The Smith family of Missouri recently discovered that their Christmas card photo, posted online for family and friends, was being used for a purpose they had not intended—to sell groceries in eastern Europe. Danielle and Jeff Smith, who live in a suburb of St. Louis, were notified by a friend travelling through Prague that the photo, featuring the couple and their two young children, had been lifted off their Internet blog and turned into a giant poster advertising a delivery service for imported Italian foods. The business owner, Mario Bertuccio, said he believed it was a computer-generated image. “We’ll be happy to write an email with our apology,” he offered. Meanwhile, in the Siberian city of Omsk, cardboard cut-outs of Brad Pitt are being used by Russian police as a desperate attempt to curb speeding, a growing problem in the city. The theory is that life-sized cut-outs of Pitt dressed as a traffic cop, placed at the most dangerous intersections, will entice star-struck motorists to ease their foot off the gas and take a look. According to a report in the Russian paper Argumenty i Fakty, Dmitry Ziryanov, the official who devised the plan, says it is working. Pitt, he said, “is kind of a like a colleague for us.”
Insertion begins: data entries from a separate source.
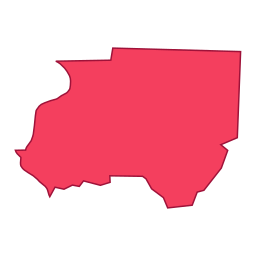 outline of Dyer, Tennessee, United States of America
{"feature_id": "52423323B67053212067628", "entity_name": "Dyer", "entity_type": "district", "adm_level": 2, "iso_a3": "USA", "parent_name": "United States of America", "parent_adm1": "Tennessee", "projection": "albers", "projection_center": [-89.571, 36.047], "detail": "fine", "context": "isolated", "style": "filled", "palette": "rose", "viewbox_px": 256, "rotation_deg": 0, "n_neighbors": 0, "source": "geoboundaries", "source_scale": "gbopen_adm2", "svg_char_len": 935}
<svg xmlns="http://www.w3.org/2000/svg" viewBox="0 0 256 256"><path d="M227.7,150.4L220.8,144.7L237.3,137.7L240.6,51.6L112.8,48.1L110.8,60.2L55.8,61.2L58.0,62.3L60.2,63.8L64.6,68.1L67.0,71.3L69.5,75.7L70.3,78.2L70.6,81.1L70.4,85.2L70.0,88.1L69.6,89.3L67.7,91.9L66.5,93.0L61.4,95.7L57.5,98.5L56.3,99.1L50.5,100.7L44.8,102.8L41.3,104.4L39.1,106.3L36.6,109.8L36.1,110.8L35.4,115.7L34.4,125.7L33.3,134.2L32.7,136.5L31.2,140.7L26.9,146.7L26.1,148.2L25.6,150.1L15.4,150.3L16.1,152.1L17.2,153.7L20.8,157.3L20.9,157.8L20.5,162.8L20.6,164.6L20.9,165.9L22.6,168.4L24.3,170.0L28.3,172.7L33.3,175.8L37.4,179.3L39.5,181.6L45.3,186.4L46.9,188.5L47.6,190.2L49.0,195.0L49.8,196.7L55.0,187.2L64.0,189.2L72.4,185.1L79.3,186.4L83.5,180.9L100.4,185.3L110.1,182.3L109.8,175.8L142.6,176.3L146.0,178.8L151.6,188.8L163.4,197.6L167.7,207.9L192.2,205.2L197.2,192.1L203.9,190.3L221.3,168.1L227.7,150.4Z" fill="#f43f5e" stroke="#9f1239" stroke-width="1.5"/></svg>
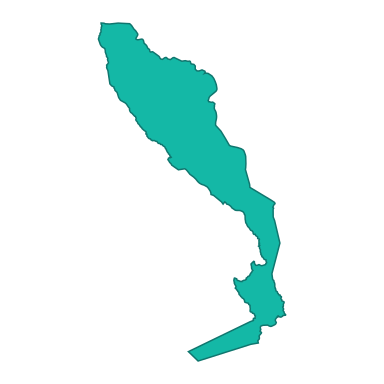 the district of Akrahreppur, Norðurland vestra, Iceland
{"feature_id": "244011B74034306834774", "entity_name": "Akrahreppur", "entity_type": "district", "adm_level": 2, "iso_a3": "ISL", "parent_name": "Iceland", "parent_adm1": "Norðurland vestra", "projection": "orthographic", "projection_center": [-18.727, 65.238], "detail": "fine", "context": "isolated", "style": "filled", "palette": "teal", "viewbox_px": 384, "rotation_deg": 0, "n_neighbors": 0, "source": "geoboundaries", "source_scale": "gbopen_adm2", "svg_char_len": 6011}
<svg xmlns="http://www.w3.org/2000/svg" viewBox="0 0 384 384"><path d="M188.4,351.6L198.1,361.0L250.8,344.3L258.3,343.0L257.8,340.7L259.2,339.1L259.4,338.4L259.3,336.8L259.1,336.4L259.3,335.6L261.3,333.2L261.5,332.7L261.0,332.0L260.1,331.5L260.5,330.8L260.2,330.2L260.8,329.3L260.3,328.1L260.4,326.9L261.0,326.0L263.0,325.3L267.7,325.1L269.0,325.9L270.4,326.4L271.5,326.3L274.8,324.7L275.8,323.8L276.3,322.5L275.5,321.0L275.3,320.2L275.5,319.2L276.6,317.7L277.4,317.2L277.2,316.7L277.7,316.1L278.2,315.9L278.6,316.7L279.5,316.7L280.1,317.1L281.3,317.0L282.7,316.1L283.0,315.5L285.5,315.2L285.6,314.6L284.5,313.5L284.1,312.6L284.1,312.0L283.1,310.7L283.1,310.1L283.5,309.7L283.3,309.3L283.5,308.5L282.8,307.5L282.7,306.9L283.2,306.6L283.4,306.0L283.3,304.3L284.0,302.9L284.1,302.1L283.8,301.7L281.8,300.8L281.7,300.3L281.8,300.0L281.7,299.5L281.0,298.9L280.8,298.3L281.5,297.0L281.3,296.6L280.3,296.0L280.2,295.5L279.9,294.9L279.2,295.0L278.7,294.6L278.2,293.6L277.7,293.3L277.3,291.8L276.0,290.9L275.5,288.5L275.2,288.3L275.1,287.4L274.8,286.8L274.8,284.3L274.6,283.1L274.0,281.9L273.9,280.8L273.6,280.3L272.7,279.6L271.9,273.7L272.1,273.0L279.9,243.1L274.6,220.6L273.2,217.0L273.1,209.2L273.6,208.3L273.5,208.0L272.8,207.3L273.9,204.9L274.4,204.1L274.9,203.9L275.0,203.4L274.5,202.4L271.2,200.2L249.9,187.4L249.6,184.3L245.4,169.4L245.7,167.9L245.9,163.7L245.7,156.5L245.4,155.0L243.9,150.9L243.0,149.8L241.1,148.7L237.4,147.5L230.8,146.1L229.4,145.4L225.4,138.5L220.9,131.1L215.6,125.3L215.6,122.8L215.8,121.5L216.4,118.9L216.6,116.9L216.5,115.1L216.1,112.7L215.6,111.2L214.8,109.9L214.3,108.5L214.3,107.1L214.5,106.2L214.3,105.6L214.7,104.7L214.8,103.6L212.8,102.1L211.0,102.3L209.4,101.7L208.9,101.8L208.1,100.6L208.4,100.1L208.6,99.3L208.9,98.4L209.0,97.6L210.0,96.2L215.7,91.5L216.4,90.7L216.9,89.4L216.9,88.3L216.3,84.7L215.2,81.6L213.8,78.5L211.9,75.9L208.1,73.4L206.1,73.2L205.7,72.9L204.7,73.3L205.1,72.8L205.0,72.5L205.1,71.7L204.9,71.2L202.0,69.9L199.0,71.0L197.0,70.9L195.3,69.3L195.2,67.8L195.3,66.1L195.2,65.9L193.9,64.4L191.2,63.9L190.9,63.6L190.3,61.5L189.7,61.1L187.9,61.3L185.3,60.7L181.8,61.2L174.1,57.5L173.0,57.7L170.4,59.6L167.9,59.0L166.6,57.7L166.0,57.4L164.6,57.8L162.4,59.4L160.8,59.0L160.0,58.2L159.5,57.0L158.8,56.2L152.9,51.9L152.3,51.7L150.7,52.1L150.0,51.6L149.8,51.2L149.6,49.8L149.3,49.3L147.9,48.4L146.5,45.4L144.1,43.2L143.4,40.3L142.6,39.3L141.6,39.1L137.8,39.8L136.2,39.4L136.0,39.1L136.0,38.2L137.6,35.3L137.8,34.4L137.6,33.7L135.6,30.7L134.0,29.2L131.5,25.4L129.7,23.7L118.1,23.1L109.7,24.0L105.4,23.8L104.0,23.2L101.1,23.0L101.1,24.0L101.8,25.4L101.7,26.4L101.3,27.2L101.3,28.7L100.9,29.6L101.0,31.5L100.9,32.2L100.0,33.3L100.0,34.9L99.2,35.6L99.0,37.1L98.4,39.0L100.4,44.7L101.3,46.0L102.2,47.0L104.8,48.5L105.3,50.7L105.3,52.1L106.5,55.4L106.5,56.5L107.7,58.0L107.8,58.5L107.5,59.5L107.9,60.9L108.3,62.0L108.4,62.8L108.1,63.5L106.6,65.1L106.6,65.3L106.9,65.9L106.6,67.3L106.9,68.4L107.9,70.5L109.9,83.9L111.7,85.9L114.0,87.0L114.0,88.0L114.7,89.0L115.0,90.4L117.1,92.4L118.7,97.6L120.5,100.3L125.2,102.9L126.4,104.0L128.6,107.3L129.5,108.3L129.6,108.5L129.5,109.8L129.9,111.1L130.7,112.4L132.0,113.3L134.6,116.2L135.4,116.4L136.2,118.6L135.9,119.4L135.8,119.9L136.3,120.8L137.3,121.8L138.0,123.6L139.2,124.6L140.5,126.8L141.5,127.4L142.1,128.6L144.1,130.4L146.0,131.7L146.1,132.6L145.9,133.9L146.1,134.2L146.8,134.2L147.0,136.3L147.5,136.7L148.4,138.0L149.4,138.8L150.4,138.8L151.2,140.1L151.9,140.2L152.3,140.7L154.2,140.5L156.1,141.4L156.9,141.4L158.3,143.4L159.9,143.4L160.5,144.4L162.1,144.6L162.8,145.6L164.8,146.9L165.6,148.8L166.3,149.2L166.4,150.1L167.4,152.1L168.1,152.7L168.5,153.9L169.5,154.5L169.9,155.8L171.2,157.3L170.5,157.7L169.6,157.5L168.4,158.3L168.3,158.9L167.9,159.6L169.4,161.8L169.6,162.4L170.9,163.6L171.8,165.2L178.4,169.8L184.7,168.8L186.0,169.5L187.1,170.7L190.0,174.4L193.6,177.0L195.8,179.1L197.8,181.6L199.4,183.1L201.5,184.3L204.2,185.2L207.1,186.8L208.1,187.9L210.3,191.2L210.9,193.1L211.0,194.5L213.6,195.4L221.5,201.9L223.1,204.1L224.8,201.9L225.7,202.6L226.9,204.2L228.4,204.5L230.7,206.2L232.1,208.1L233.3,208.8L234.7,209.9L236.0,210.4L240.1,210.5L242.8,211.6L244.2,213.4L244.4,214.5L245.0,215.2L245.1,215.8L245.1,217.2L245.2,219.5L245.5,220.9L245.6,222.1L246.0,223.2L246.7,224.1L247.1,225.3L247.9,226.7L248.9,227.5L250.6,230.2L251.9,230.7L253.0,232.0L253.2,233.5L253.5,234.0L254.0,234.4L255.3,234.3L255.7,235.6L257.6,236.8L257.7,238.5L259.3,239.1L259.4,239.5L258.9,240.4L259.0,241.4L258.9,242.3L259.5,243.1L258.9,243.6L258.8,244.1L259.8,245.3L259.6,245.7L258.8,245.8L258.5,246.1L259.3,246.8L259.6,247.7L259.6,248.5L260.5,249.9L260.2,251.0L260.3,251.4L260.6,252.8L260.9,253.2L260.9,254.6L261.7,255.5L261.9,256.7L262.9,257.3L264.2,259.4L266.0,259.9L266.0,261.1L266.6,262.4L266.6,262.8L265.9,263.4L265.9,263.9L265.2,264.7L262.3,265.6L261.2,265.7L259.0,264.6L257.3,265.3L256.0,265.4L255.8,265.3L255.0,264.2L254.3,262.9L254.3,262.5L254.5,262.2L254.4,261.7L253.8,261.3L253.1,262.0L252.6,262.2L252.4,262.6L251.8,263.1L251.5,263.7L251.0,264.0L251.3,265.7L251.7,267.1L251.5,267.8L251.8,268.9L252.8,270.5L252.4,270.7L251.6,272.4L251.2,272.6L250.4,274.0L250.0,274.3L250.0,275.0L249.4,275.7L248.8,276.2L247.9,276.5L247.2,277.5L246.2,278.1L246.1,278.3L246.4,279.2L246.3,279.4L244.9,280.2L243.5,280.4L242.1,281.2L241.9,281.6L240.9,281.3L240.4,281.5L238.6,280.6L237.6,280.5L236.8,279.6L236.7,278.8L234.7,278.0L234.2,278.3L234.2,279.5L233.8,280.0L234.2,282.2L234.5,282.4L234.3,283.2L234.9,284.5L236.0,286.3L235.8,287.3L235.4,287.7L235.3,288.3L236.1,288.8L236.8,290.0L237.3,290.2L237.9,291.6L238.8,292.3L239.0,294.1L239.3,294.7L239.9,295.1L240.9,296.6L241.7,297.2L242.2,298.0L243.5,298.7L244.2,299.8L244.6,301.0L244.6,301.6L245.0,302.3L248.4,303.3L248.7,304.4L250.0,305.3L250.0,306.8L250.3,308.7L250.1,310.2L250.2,311.5L250.6,311.9L251.8,312.1L252.5,313.2L253.6,313.5L254.2,313.9L254.9,315.6L255.4,316.0L255.0,317.2L255.1,318.3L253.5,318.4L253.2,319.6L253.4,320.5L250.4,321.6L188.4,351.6Z" fill="#14b8a6" stroke="#0f766e" stroke-width="1.5"/></svg>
Amanda LindhoutDesperate times

A woman who identified herself as Amanda Lindhout, the freelance journalist from Sylvan Lake, Alta., who was kidnapped in Somalia last August, called CTV News last week and made an emotional plea to be rescued. “I’ve been held hostage by gunmen in Somalia for nearly 10 months,” the woman said. “I’m being kept in a dark, windowless room in chains, without any clean drinking water and little or no food. I’ve been very sick for months, without any medicine.” International aid experts worry that the longer Lindhout and her Australian colleague Nigel Brennan are kept, the more danger they face. “They are really getting impatient,” Ambroise Pierre, the Africa expert with Reporters Without Borders in Paris, told Canwest News Service. “The kidnappers wanted to negotiate sooner than this.” He added that though these kidnappings aren’t uncommon in East Africa, they are usually resolved within six weeks. In the CTV recording, the woman identified as Lindhout continued: “The Canadian government must have some duty to help its citizens in such a crisis and my fellow citizens can assist me by putting pressure on my government . . . My life is worth more than any money spent.” Reporters Without Borders says that unconfirmed rumours about the state of the journalists have been circulating among their sources in Somalia. Some say that the two journalists tried to escape in February, but were recaptured, and that Lindhout may be pregnant.

School’s out forever

Chao Mu-he, a graduate student at Nanhua University in southern Taiwan, received his master’s degree in philosophy last weekend at the tender age of 96. Chao, better known to his fellow students as “Grandpa Chao,” began his graduate studies after the hospital where he volunteered dismissed him for being too old. “I was bored after I left the hospital,” he told the Associated Press. “I don’t play mah-jong or have other hobbies.” Chao focused his studies on the works of the fourth century B.C. Taoist master Chuangtze, to whom one 25-year-old classmate compared Chao himself. “He is always at ease, not fighting anyone,” said Liang Yu-Chen, adding that Grandpa Chao had great respect for his much younger teachers and bowed deeply before addressing them. The hardest part of his studies, Chao said, was memorizing the material. “I can’t remember things as well as my fellow students,” he said. His solution was to pull all-nighters before an exam. “That way, the material was still fresh in my mind.”